Task statement.
Retype each record exactly.

Records for the task.
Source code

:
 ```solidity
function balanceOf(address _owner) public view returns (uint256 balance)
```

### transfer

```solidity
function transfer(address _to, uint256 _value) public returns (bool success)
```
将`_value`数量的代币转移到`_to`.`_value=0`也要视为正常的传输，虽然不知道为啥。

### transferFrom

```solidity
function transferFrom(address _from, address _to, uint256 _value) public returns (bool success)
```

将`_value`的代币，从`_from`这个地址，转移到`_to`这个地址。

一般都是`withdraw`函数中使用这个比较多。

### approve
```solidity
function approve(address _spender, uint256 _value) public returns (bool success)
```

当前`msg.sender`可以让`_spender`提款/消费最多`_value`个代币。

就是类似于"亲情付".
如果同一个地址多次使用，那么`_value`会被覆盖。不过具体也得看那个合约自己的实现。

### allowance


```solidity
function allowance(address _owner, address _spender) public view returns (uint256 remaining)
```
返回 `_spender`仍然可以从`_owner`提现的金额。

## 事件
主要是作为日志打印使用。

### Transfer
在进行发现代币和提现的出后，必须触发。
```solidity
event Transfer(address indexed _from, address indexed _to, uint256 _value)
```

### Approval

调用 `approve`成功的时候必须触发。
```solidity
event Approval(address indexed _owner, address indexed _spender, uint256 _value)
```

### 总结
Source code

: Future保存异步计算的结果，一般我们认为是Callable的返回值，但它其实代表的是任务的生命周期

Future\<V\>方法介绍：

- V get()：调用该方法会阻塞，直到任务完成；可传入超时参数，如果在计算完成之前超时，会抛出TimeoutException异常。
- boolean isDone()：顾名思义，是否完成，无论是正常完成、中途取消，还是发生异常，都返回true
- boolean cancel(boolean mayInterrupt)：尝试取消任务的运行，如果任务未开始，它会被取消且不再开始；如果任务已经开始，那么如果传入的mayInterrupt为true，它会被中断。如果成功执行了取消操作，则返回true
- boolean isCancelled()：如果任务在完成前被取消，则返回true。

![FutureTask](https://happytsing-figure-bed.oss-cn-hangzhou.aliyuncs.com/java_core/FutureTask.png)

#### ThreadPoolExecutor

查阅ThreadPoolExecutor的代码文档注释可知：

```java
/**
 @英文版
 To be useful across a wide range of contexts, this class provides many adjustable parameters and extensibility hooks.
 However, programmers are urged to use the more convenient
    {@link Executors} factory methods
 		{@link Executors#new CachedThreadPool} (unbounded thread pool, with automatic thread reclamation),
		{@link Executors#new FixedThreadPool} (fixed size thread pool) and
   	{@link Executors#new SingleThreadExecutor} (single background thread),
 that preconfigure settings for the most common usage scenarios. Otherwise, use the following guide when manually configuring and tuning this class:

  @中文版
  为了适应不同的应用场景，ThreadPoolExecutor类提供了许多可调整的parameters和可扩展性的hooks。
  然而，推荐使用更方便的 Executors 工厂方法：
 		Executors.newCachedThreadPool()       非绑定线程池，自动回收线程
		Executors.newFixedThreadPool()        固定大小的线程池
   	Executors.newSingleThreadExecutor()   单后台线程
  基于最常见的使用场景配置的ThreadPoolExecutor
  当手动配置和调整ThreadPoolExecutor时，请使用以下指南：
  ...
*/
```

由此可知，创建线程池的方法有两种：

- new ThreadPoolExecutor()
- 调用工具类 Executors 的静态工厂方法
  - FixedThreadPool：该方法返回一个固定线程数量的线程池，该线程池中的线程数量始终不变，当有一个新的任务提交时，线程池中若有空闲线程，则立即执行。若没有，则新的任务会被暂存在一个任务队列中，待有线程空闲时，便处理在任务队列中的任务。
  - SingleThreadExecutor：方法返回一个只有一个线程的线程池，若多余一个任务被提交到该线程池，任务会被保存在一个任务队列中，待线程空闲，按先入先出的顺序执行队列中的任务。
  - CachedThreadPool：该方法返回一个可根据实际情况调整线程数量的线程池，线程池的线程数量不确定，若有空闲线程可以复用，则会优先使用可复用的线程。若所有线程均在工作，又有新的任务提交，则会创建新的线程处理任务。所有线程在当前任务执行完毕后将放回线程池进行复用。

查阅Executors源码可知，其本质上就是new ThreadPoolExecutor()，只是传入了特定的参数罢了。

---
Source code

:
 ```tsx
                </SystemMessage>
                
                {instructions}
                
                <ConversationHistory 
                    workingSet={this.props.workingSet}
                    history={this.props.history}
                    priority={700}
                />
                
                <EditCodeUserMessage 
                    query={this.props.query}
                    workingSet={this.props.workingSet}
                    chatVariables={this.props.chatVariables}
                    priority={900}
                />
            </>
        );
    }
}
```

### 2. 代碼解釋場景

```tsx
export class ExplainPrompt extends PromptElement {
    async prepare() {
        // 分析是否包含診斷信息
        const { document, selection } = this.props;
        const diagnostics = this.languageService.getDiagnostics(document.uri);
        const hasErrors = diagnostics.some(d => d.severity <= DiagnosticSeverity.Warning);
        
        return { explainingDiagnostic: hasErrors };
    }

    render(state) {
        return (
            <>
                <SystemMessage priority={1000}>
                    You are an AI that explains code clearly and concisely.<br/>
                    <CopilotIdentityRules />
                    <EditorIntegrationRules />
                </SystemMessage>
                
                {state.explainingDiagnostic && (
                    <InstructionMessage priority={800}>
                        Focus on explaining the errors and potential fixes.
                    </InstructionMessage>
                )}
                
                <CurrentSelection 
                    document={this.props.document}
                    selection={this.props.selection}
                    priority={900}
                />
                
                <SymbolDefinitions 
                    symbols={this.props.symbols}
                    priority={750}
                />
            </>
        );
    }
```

Result.
Source code

:
 ```solidity
function balanceOf(address _owner) public view returns (uint256 balance)
```

### transfer

```solidity
function transfer(address _to, uint256 _value) public returns (bool success)
```
将`_value`数量的代币转移到`_to`.`_value=0`也要视为正常的传输，虽然不知道为啥。

### transferFrom

```solidity
function transferFrom(address _from, address _to, uint256 _value) public returns (bool success)
```

将`_value`的代币，从`_from`这个地址，转移到`_to`这个地址。

一般都是`withdraw`函数中使用这个比较多。

### approve
```solidity
function approve(address _spender, uint256 _value) public returns (bool success)
```

当前`msg.sender`可以让`_spender`提款/消费最多`_value`个代币。

就是类似于"亲情付".
如果同一个地址多次使用，那么`_value`会被覆盖。不过具体也得看那个合约自己的实现。

### allowance


```solidity
function allowance(address _owner, address _spender) public view returns (uint256 remaining)
```
返回 `_spender`仍然可以从`_owner`提现的金额。

## 事件
主要是作为日志打印使用。

### Transfer
在进行发现代币和提现的出后，必须触发。
```solidity
event Transfer(address indexed _from, address indexed _to, uint256 _value)
```

### Approval

调用 `approve`成功的时候必须触发。
```solidity
event Approval(address indexed _owner, address indexed _spender, uint256 _value)
```

### 总结
Source code

: Future保存异步计算的结果，一般我们认为是Callable的返回值，但它其实代表的是任务的生命周期

Future\<V\>方法介绍：

- V get()：调用该方法会阻塞，直到任务完成；可传入超时参数，如果在计算完成之前超时，会抛出TimeoutException异常。
- boolean isDone()：顾名思义，是否完成，无论是正常完成、中途取消，还是发生异常，都返回true
- boolean cancel(boolean mayInterrupt)：尝试取消任务的运行，如果任务未开始，它会被取消且不再开始；如果任务已经开始，那么如果传入的mayInterrupt为true，它会被中断。如果成功执行了取消操作，则返回true
- boolean isCancelled()：如果任务在完成前被取消，则返回true。

![FutureTask](https://happytsing-figure-bed.oss-cn-hangzhou.aliyuncs.com/java_core/FutureTask.png)

#### ThreadPoolExecutor

查阅ThreadPoolExecutor的代码文档注释可知：

```java
/**
 @英文版
 To be useful across a wide range of contexts, this class provides many adjustable parameters and extensibility hooks.
 However, programmers are urged to use the more convenient
    {@link Executors} factory methods
 		{@link Executors#new CachedThreadPool} (unbounded thread pool, with automatic thread reclamation),
		{@link Executors#new FixedThreadPool} (fixed size thread pool) and
   	{@link Executors#new SingleThreadExecutor} (single background thread),
 that preconfigure settings for the most common usage scenarios. Otherwise, use the following guide when manually configuring and tuning this class:

  @中文版
  为了适应不同的应用场景，ThreadPoolExecutor类提供了许多可调整的parameters和可扩展性的hooks。
  然而，推荐使用更方便的 Executors 工厂方法：
 		Executors.newCachedThreadPool()       非绑定线程池，自动回收线程
		Executors.newFixedThreadPool()        固定大小的线程池
   	Executors.newSingleThreadExecutor()   单后台线程
  基于最常见的使用场景配置的ThreadPoolExecutor
  当手动配置和调整ThreadPoolExecutor时，请使用以下指南：
  ...
*/
```

由此可知，创建线程池的方法有两种：

- new ThreadPoolExecutor()
- 调用工具类 Executors 的静态工厂方法
  - FixedThreadPool：该方法返回一个固定线程数量的线程池，该线程池中的线程数量始终不变，当有一个新的任务提交时，线程池中若有空闲线程，则立即执行。若没有，则新的任务会被暂存在一个任务队列中，待有线程空闲时，便处理在任务队列中的任务。
  - SingleThreadExecutor：方法返回一个只有一个线程的线程池，若多余一个任务被提交到该线程池，任务会被保存在一个任务队列中，待线程空闲，按先入先出的顺序执行队列中的任务。
  - CachedThreadPool：该方法返回一个可根据实际情况调整线程数量的线程池，线程池的线程数量不确定，若有空闲线程可以复用，则会优先使用可复用的线程。若所有线程均在工作，又有新的任务提交，则会创建新的线程处理任务。所有线程在当前任务执行完毕后将放回线程池进行复用。

查阅Executors源码可知，其本质上就是new ThreadPoolExecutor()，只是传入了特定的参数罢了。

---
Source code

:
 ```tsx
                </SystemMessage>
                
                {instructions}
                
                <ConversationHistory 
                    workingSet={this.props.workingSet}
                    history={this.props.history}
                    priority={700}
                />
                
                <EditCodeUserMessage 
                    query={this.props.query}
                    workingSet={this.props.workingSet}
                    chatVariables={this.props.chatVariables}
                    priority={900}
                />
            </>
        );
    }
}
```

### 2. 代碼解釋場景

```tsx
export class ExplainPrompt extends PromptElement {
    async prepare() {
        // 分析是否包含診斷信息
        const { document, selection } = this.props;
        const diagnostics = this.languageService.getDiagnostics(document.uri);
        const hasErrors = diagnostics.some(d => d.severity <= DiagnosticSeverity.Warning);
        
        return { explainingDiagnostic: hasErrors };
    }

    render(state) {
        return (
            <>
                <SystemMessage priority={1000}>
                    You are an AI that explains code clearly and concisely.<br/>
                    <CopilotIdentityRules />
                    <EditorIntegrationRules />
                </SystemMessage>
                
                {state.explainingDiagnostic && (
                    <InstructionMessage priority={800}>
                        Focus on explaining the errors and potential fixes.
                    </InstructionMessage>
                )}
                
                <CurrentSelection 
                    document={this.props.document}
                    selection={this.props.selection}
                    priority={900}
                />
                
                <SymbolDefinitions 
                    symbols={this.props.symbols}
                    priority={750}
                />
            </>
        );
    }
```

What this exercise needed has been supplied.